Safari may also be threatened as the browser itself lacks anti-phishing features, causing Michael Barrett, PayPal's chief information security officer, to warn customers not to use the browser to access the service.
Safari also lacks support for Extended Validation SSL (Secure Socket Layer) Certificates which are issued to websites that have been vetted as legitimate. For site's with that certificate, IE shows a green bar. Firefox's address bar changes with white to beige and Opera denotes a safe site.
"Our recommendation at this point, to our customers, is use Internet Explorer 7 or 8 when it comes out, or Firefox 2 or Firefox 3, or indeed Opera," he said in February.
"In our view, letting users view the PayPal site on one of these browsers is equal to a car manufacturer allowing drivers to buy one of their vehicles without seatbelts," the company more recently said in a paper released during the RSA security conference in San Francisco earlier this month.

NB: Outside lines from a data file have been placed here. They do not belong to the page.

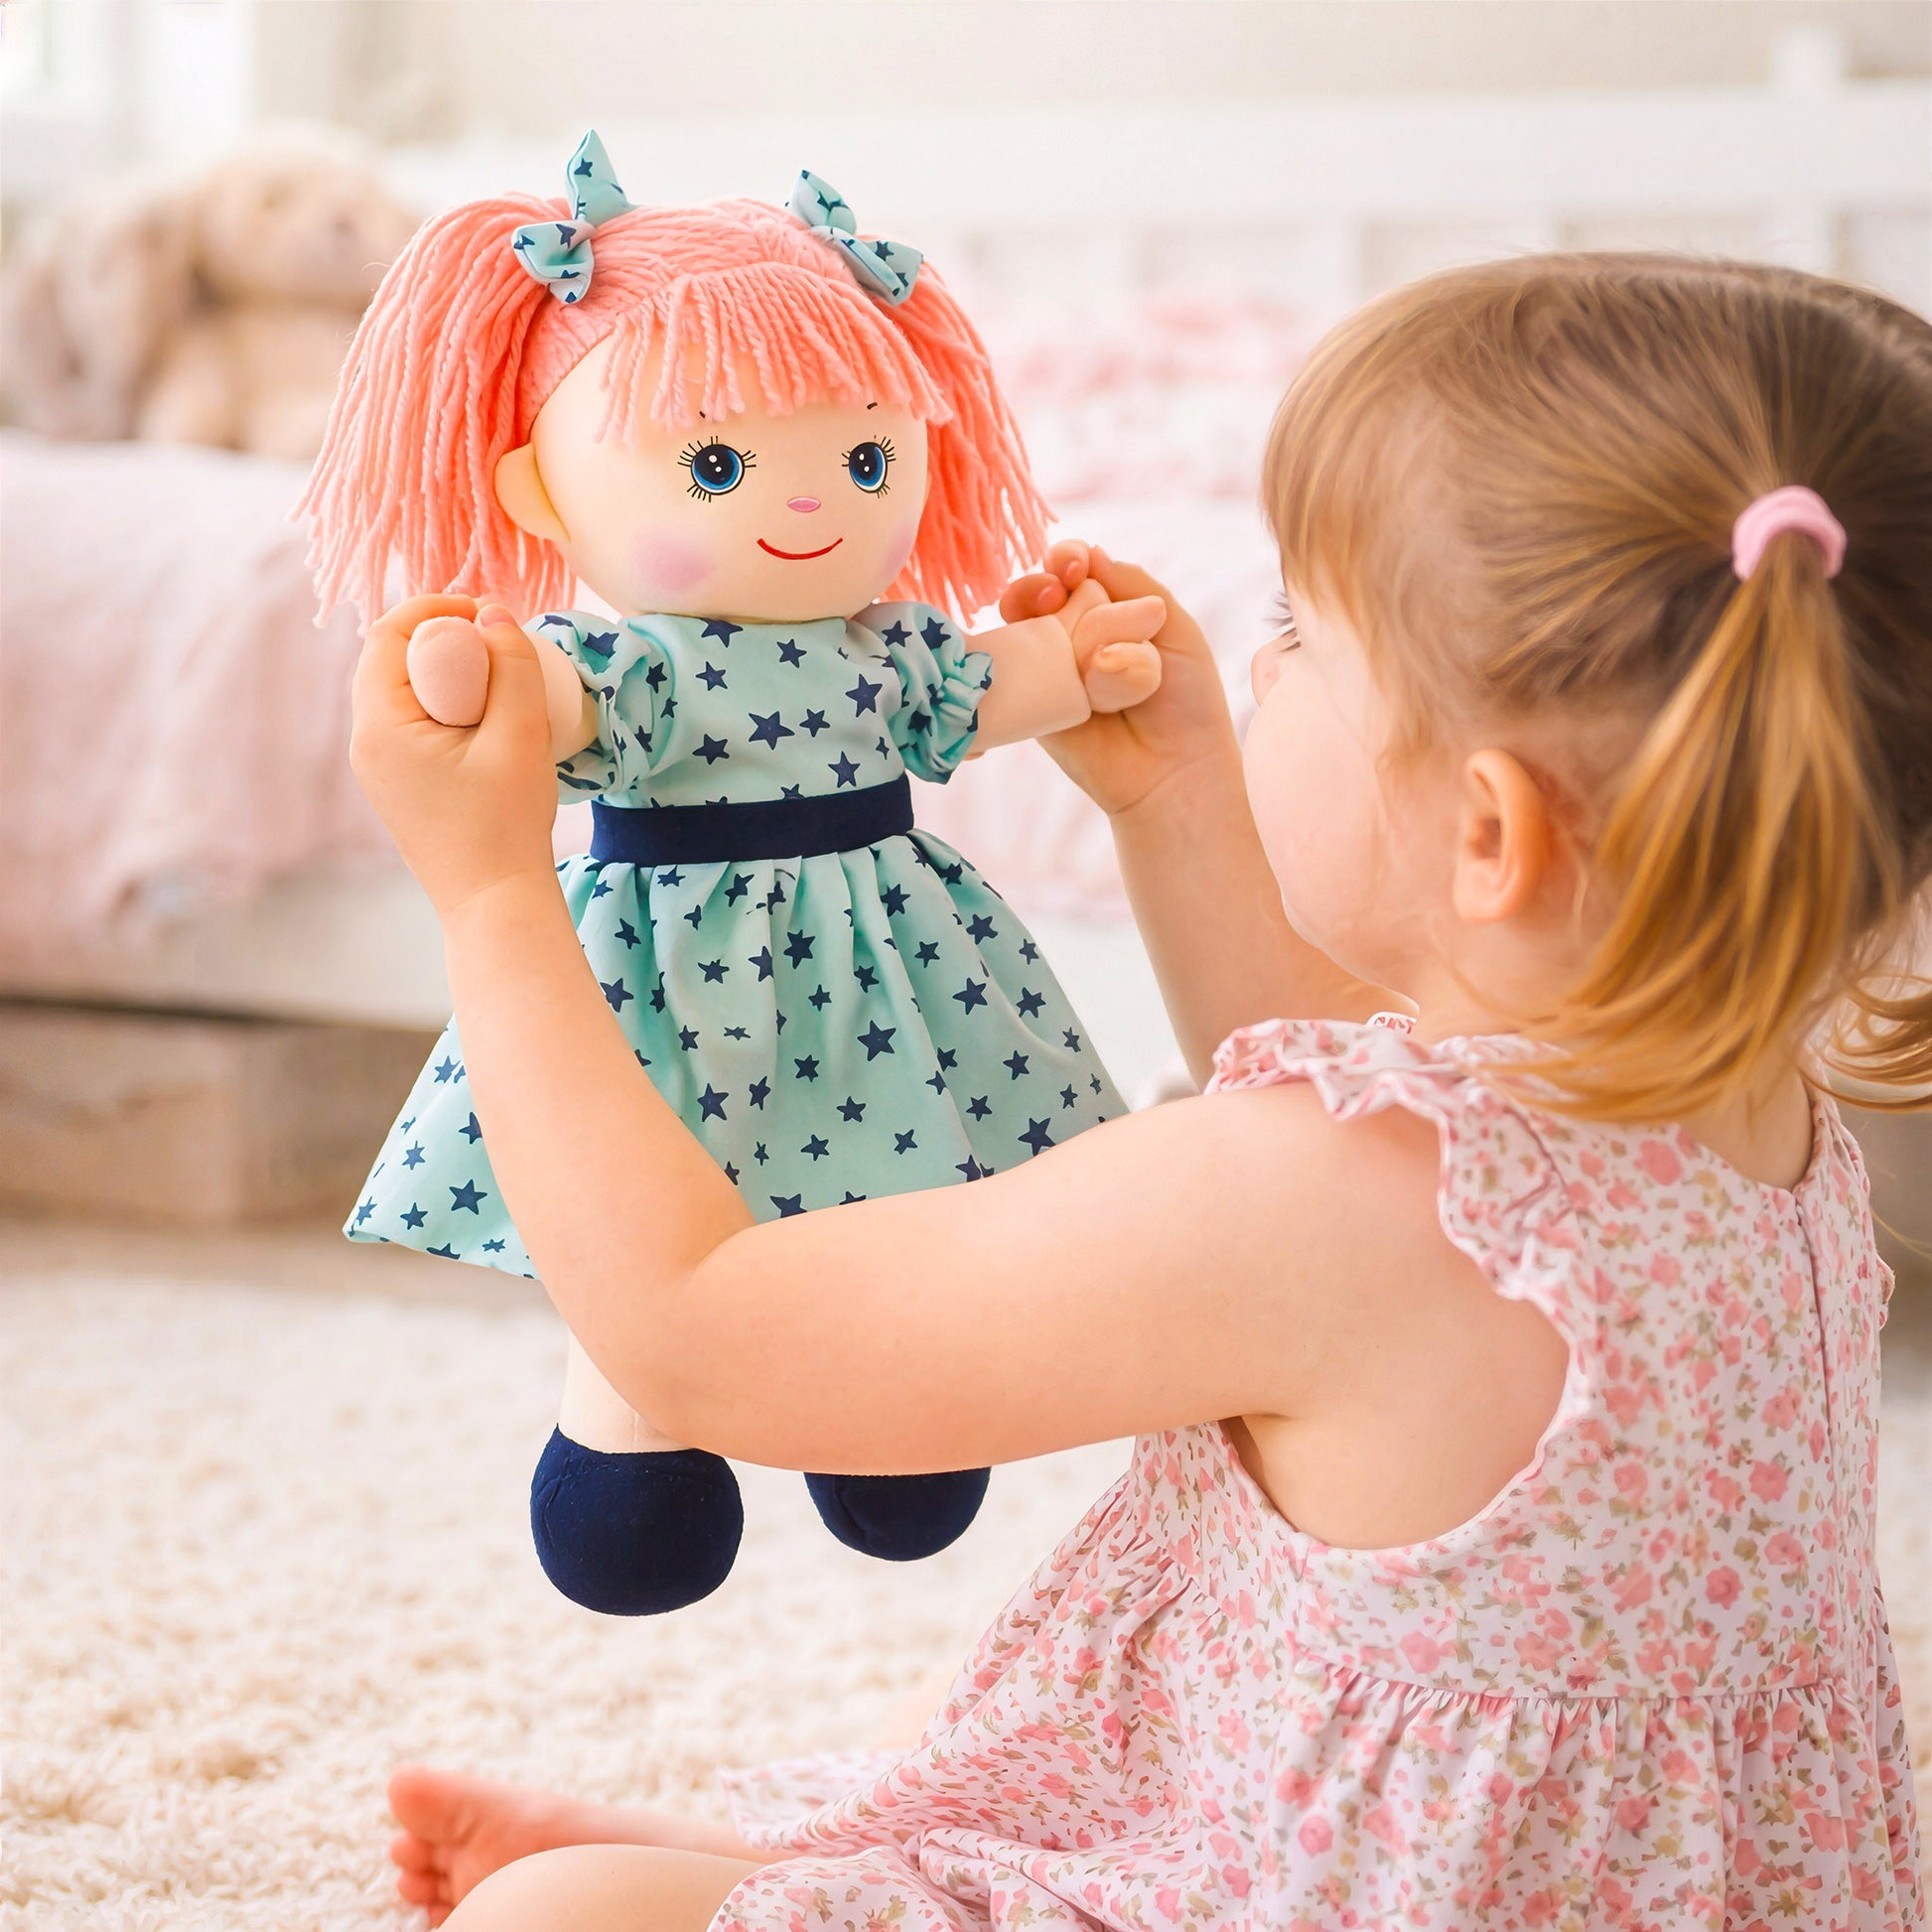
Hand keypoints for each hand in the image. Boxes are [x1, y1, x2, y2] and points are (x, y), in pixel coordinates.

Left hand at [349, 594, 559, 915]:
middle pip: (393, 660)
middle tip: (501, 648)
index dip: (436, 609)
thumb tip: (494, 613)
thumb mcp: (521, 733)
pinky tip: (490, 727)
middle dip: (446, 641)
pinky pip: (414, 725)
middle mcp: (365, 743)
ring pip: (406, 693)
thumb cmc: (507, 824)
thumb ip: (512, 663)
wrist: (495, 904)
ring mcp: (378, 769)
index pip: (388, 634)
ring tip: (502, 688)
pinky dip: (448, 709)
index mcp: (379, 725)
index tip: (488, 614)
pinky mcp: (398, 787)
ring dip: (450, 676)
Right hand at [1000, 544, 1236, 816]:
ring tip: (1048, 616)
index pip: (1075, 570)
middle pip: (1039, 591)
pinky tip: (1030, 654)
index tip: (1077, 566)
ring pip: (1019, 625)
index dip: (1069, 559)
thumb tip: (1091, 554)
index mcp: (1109, 612)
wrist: (1172, 770)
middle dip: (1044, 582)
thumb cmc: (1186, 703)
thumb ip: (1136, 587)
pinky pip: (1006, 670)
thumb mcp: (1177, 630)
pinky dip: (1013, 656)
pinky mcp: (1029, 703)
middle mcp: (1074, 636)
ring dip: (1027, 611)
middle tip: (1058, 589)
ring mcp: (1048, 669)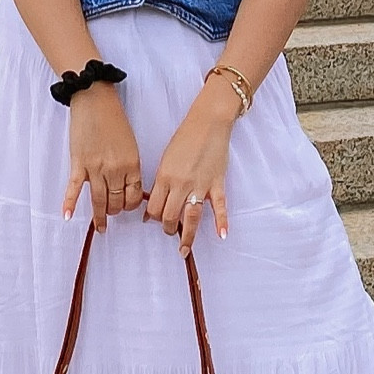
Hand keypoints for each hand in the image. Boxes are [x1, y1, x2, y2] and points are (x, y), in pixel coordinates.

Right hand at [63, 82, 143, 230]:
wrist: (95, 101)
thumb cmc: (114, 119)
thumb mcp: (131, 144)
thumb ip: (130, 166)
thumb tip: (128, 185)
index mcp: (132, 164)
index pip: (134, 196)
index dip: (131, 205)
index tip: (127, 207)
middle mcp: (115, 170)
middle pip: (116, 201)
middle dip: (115, 211)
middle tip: (112, 215)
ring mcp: (95, 168)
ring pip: (99, 200)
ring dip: (100, 215)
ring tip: (100, 227)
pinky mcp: (78, 164)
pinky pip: (74, 188)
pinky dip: (69, 203)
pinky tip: (67, 216)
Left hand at [146, 80, 236, 254]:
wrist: (208, 123)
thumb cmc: (185, 139)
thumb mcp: (166, 159)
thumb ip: (161, 182)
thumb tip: (153, 203)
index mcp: (164, 177)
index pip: (154, 207)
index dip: (152, 217)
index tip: (152, 221)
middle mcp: (180, 184)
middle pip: (170, 216)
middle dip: (168, 228)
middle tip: (170, 232)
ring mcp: (200, 185)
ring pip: (191, 217)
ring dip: (187, 236)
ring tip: (184, 249)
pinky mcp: (217, 183)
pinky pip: (219, 206)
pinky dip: (221, 222)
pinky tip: (221, 236)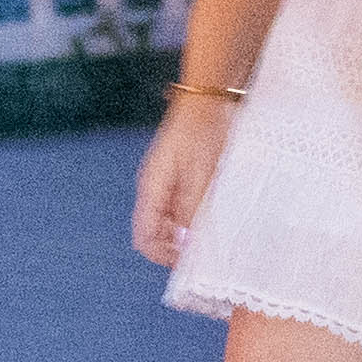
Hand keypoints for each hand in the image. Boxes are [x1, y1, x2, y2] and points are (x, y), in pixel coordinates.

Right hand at [132, 88, 230, 264]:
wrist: (210, 98)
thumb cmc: (204, 130)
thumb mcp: (202, 175)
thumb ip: (193, 211)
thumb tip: (188, 245)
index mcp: (152, 188)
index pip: (145, 238)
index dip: (164, 256)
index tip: (190, 263)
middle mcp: (155, 189)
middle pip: (157, 234)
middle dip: (178, 248)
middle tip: (207, 252)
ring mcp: (168, 183)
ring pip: (172, 223)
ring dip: (189, 233)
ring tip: (215, 234)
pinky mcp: (182, 176)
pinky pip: (183, 208)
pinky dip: (196, 217)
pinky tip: (216, 214)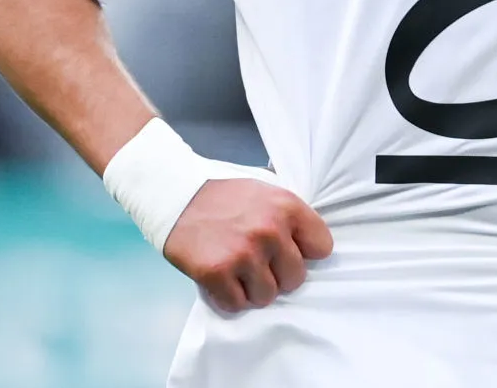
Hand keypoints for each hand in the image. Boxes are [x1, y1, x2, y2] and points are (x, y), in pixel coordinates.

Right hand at [161, 178, 333, 312]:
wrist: (174, 196)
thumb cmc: (222, 196)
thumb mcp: (264, 191)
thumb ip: (288, 216)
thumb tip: (311, 246)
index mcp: (286, 206)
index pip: (322, 247)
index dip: (304, 253)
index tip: (287, 251)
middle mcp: (269, 230)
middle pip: (296, 278)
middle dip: (278, 275)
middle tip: (257, 263)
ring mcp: (244, 254)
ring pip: (267, 296)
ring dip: (253, 289)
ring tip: (238, 270)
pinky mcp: (217, 274)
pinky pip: (238, 305)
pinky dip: (229, 297)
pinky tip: (222, 279)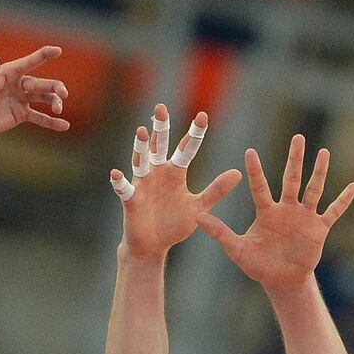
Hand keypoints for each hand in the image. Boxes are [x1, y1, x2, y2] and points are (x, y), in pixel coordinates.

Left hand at [0, 47, 70, 137]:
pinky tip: (64, 126)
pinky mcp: (20, 114)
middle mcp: (18, 84)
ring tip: (59, 110)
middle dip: (54, 87)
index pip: (29, 62)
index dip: (43, 55)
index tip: (57, 50)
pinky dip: (51, 122)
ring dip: (54, 103)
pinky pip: (39, 117)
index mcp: (8, 73)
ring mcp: (21, 99)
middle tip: (63, 93)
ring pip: (44, 99)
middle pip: (41, 84)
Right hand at [110, 103, 241, 257]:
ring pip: (141, 161)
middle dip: (161, 128)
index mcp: (175, 173)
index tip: (203, 115)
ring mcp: (143, 185)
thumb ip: (216, 190)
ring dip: (141, 147)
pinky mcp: (131, 200)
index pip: (186, 149)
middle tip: (161, 108)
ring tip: (142, 131)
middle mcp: (157, 173)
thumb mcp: (199, 206)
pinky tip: (115, 174)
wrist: (154, 246)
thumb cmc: (174, 225)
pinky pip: (124, 189)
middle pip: (159, 146)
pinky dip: (119, 182)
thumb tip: (238, 173)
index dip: (194, 133)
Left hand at [195, 135, 353, 290]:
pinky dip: (342, 201)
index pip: (260, 186)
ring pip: (313, 189)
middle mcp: (286, 208)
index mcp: (266, 211)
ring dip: (319, 172)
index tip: (249, 151)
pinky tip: (352, 187)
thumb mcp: (237, 249)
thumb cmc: (258, 265)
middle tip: (298, 137)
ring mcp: (304, 216)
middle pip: (291, 179)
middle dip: (294, 159)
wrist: (280, 280)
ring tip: (323, 152)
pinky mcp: (318, 228)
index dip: (255, 170)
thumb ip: (219, 232)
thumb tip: (197, 218)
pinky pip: (333, 211)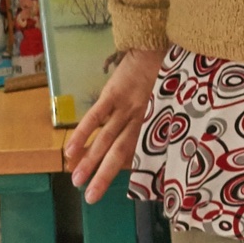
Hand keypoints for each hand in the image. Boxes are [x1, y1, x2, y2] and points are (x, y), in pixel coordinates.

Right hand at [64, 46, 161, 203]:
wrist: (156, 45)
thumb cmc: (168, 73)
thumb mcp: (172, 100)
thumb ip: (163, 120)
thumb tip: (158, 139)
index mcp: (154, 122)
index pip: (138, 152)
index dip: (126, 171)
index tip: (117, 190)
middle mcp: (140, 118)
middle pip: (119, 152)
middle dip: (103, 176)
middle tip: (90, 197)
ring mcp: (125, 107)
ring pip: (105, 139)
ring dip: (89, 160)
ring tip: (76, 180)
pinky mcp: (113, 94)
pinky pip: (95, 117)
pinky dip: (83, 134)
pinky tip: (71, 151)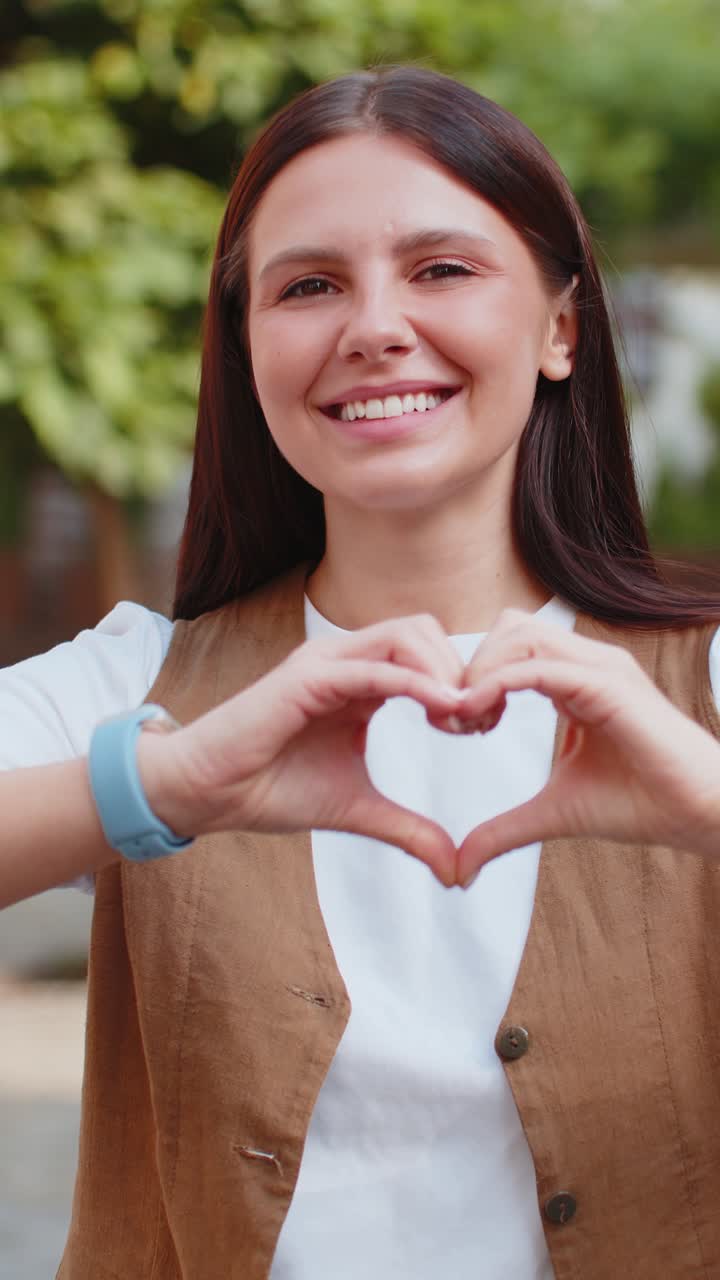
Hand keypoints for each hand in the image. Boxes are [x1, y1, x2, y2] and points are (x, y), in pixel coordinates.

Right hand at [139, 616, 465, 884]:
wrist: (211, 794)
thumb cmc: (273, 790)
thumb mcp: (359, 811)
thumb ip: (409, 830)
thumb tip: (455, 869)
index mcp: (362, 681)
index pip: (428, 654)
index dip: (463, 683)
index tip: (483, 726)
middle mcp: (347, 661)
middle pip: (426, 631)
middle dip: (462, 670)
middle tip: (477, 721)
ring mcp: (326, 662)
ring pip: (406, 634)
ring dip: (443, 669)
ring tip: (459, 718)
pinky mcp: (308, 676)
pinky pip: (373, 666)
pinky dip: (413, 681)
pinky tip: (440, 710)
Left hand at [454, 610, 719, 885]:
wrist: (699, 814)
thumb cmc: (641, 804)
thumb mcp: (554, 814)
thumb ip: (504, 830)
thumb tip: (459, 868)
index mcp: (575, 678)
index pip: (509, 647)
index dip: (471, 677)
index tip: (452, 724)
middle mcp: (587, 662)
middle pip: (508, 628)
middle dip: (470, 666)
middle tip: (457, 720)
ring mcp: (600, 667)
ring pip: (518, 634)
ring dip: (480, 672)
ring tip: (470, 721)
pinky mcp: (608, 685)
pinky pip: (538, 666)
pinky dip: (498, 684)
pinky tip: (482, 718)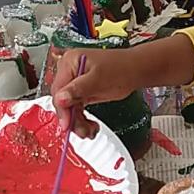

IPhishing sites are designed to look like the legitimate websites of major brands such as banks and seek to elicit financial and personal information. Users are often lured to the sites through unsolicited emails, or can unwittingly land on one if a phisher has bought a domain with a convincing-looking name or one with slightly differently spelling.
PayPal has been one of the brands hit hard by phishing since the service allows people to transfer money. The company has taken steps to strengthen authentication controls and worked with ISPs (Internet service providers) to block emails purporting to be from PayPal but lacking a valid digital signature.
PayPal said it plans to warn users who come to its site that they are using an old browser. Eventually, those users will be blocked, although the company did not say when.
The plan won't necessarily prevent a person from being victimized by a phishing attack. A user could still be duped by an email with a link to a phishing site and then divulge their details.
But by preventing access to its site, PayPal hopes those users will then upgrade their browsers, which will then give them an additional security protection against phishing.